### What this task involves
Images do not belong in the copy; retype the rest of the entries below exactly.

### Data in this exercise
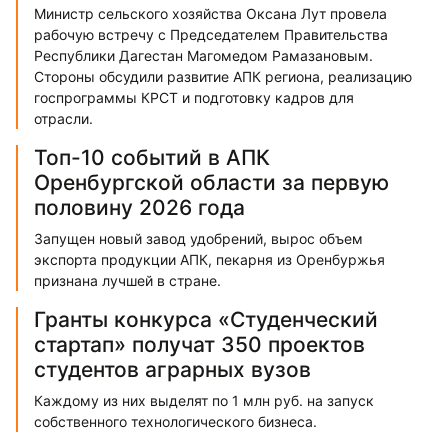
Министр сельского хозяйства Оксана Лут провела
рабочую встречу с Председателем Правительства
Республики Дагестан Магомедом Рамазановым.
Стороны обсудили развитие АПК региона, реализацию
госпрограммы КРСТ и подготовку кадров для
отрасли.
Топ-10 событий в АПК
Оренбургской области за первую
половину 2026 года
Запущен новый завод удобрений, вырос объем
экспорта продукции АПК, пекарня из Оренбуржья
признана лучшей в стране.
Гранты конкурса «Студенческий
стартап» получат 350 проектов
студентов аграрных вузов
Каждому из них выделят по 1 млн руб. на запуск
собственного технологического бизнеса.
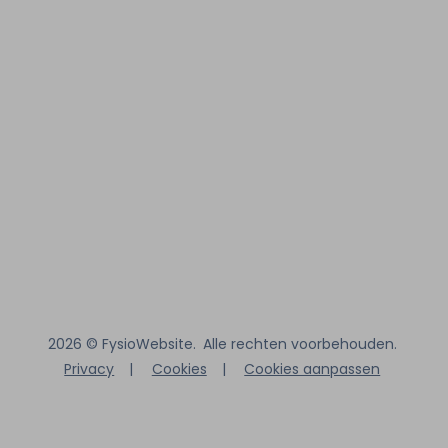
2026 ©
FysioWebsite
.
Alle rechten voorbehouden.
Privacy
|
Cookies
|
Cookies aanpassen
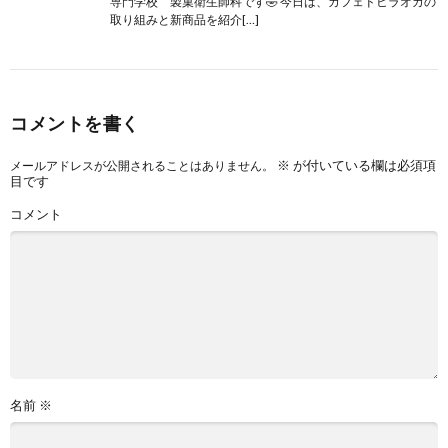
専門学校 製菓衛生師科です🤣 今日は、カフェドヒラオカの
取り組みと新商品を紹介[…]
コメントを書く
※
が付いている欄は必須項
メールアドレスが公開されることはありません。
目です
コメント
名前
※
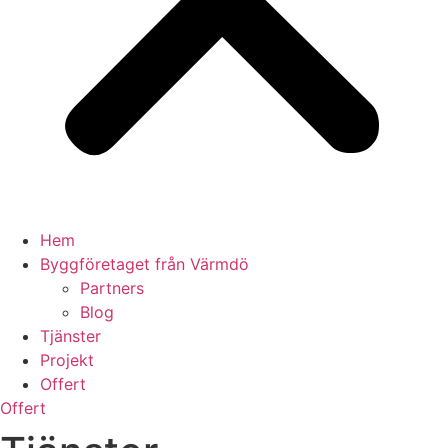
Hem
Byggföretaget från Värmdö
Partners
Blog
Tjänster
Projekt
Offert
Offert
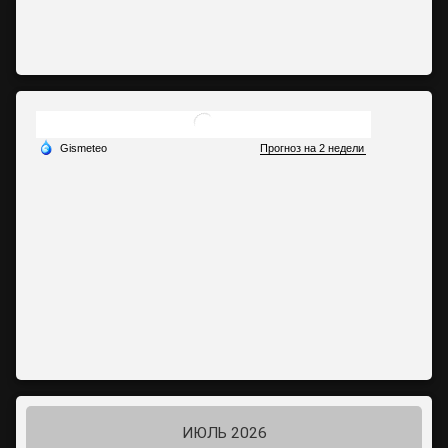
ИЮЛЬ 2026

### Exercise solution
Министр сельского хозяйства Оксана Лут провела
рабочую встречу с Председателем Правительства
Республики Дагестан Магомедом Рамазановым.
Стороны обсудили развитие АПК региона, реализацию
госпрограммы КРСТ и подготовку кадров для
отрасли.
Топ-10 событий в АПК
Оренбургской области за первую
половину 2026 года
Запущен новый завод удобрений, вырос объем
экспорта продукции АПК, пекарня из Оренбуржья
признана лучшей в стране.
Гранты конкурса «Студенческий
стартап» получат 350 проектов
студентов аграрных вузов
Каждому из них выделят по 1 млн руб. на запуск
собственного технологического бизнеса.
2026 ©
FysioWebsite
.
Alle rechten voorbehouden.
Privacy
|
Cookies
|
Cookies aanpassen
専門学校 製菓衛生師科です🤣 今日は、カフェドヒラオカの
取り組みと新商品を紹介[…]
コメントを書く
※
が付いている欄は必須項
メールアドレスが公開されることはありません。
目です
コメント
名前
※
Hem
Byggföretaget från Värmdö
Partners
Blog
Tjänster
Projekt
Offert
Offert
ИЮЛЬ 2026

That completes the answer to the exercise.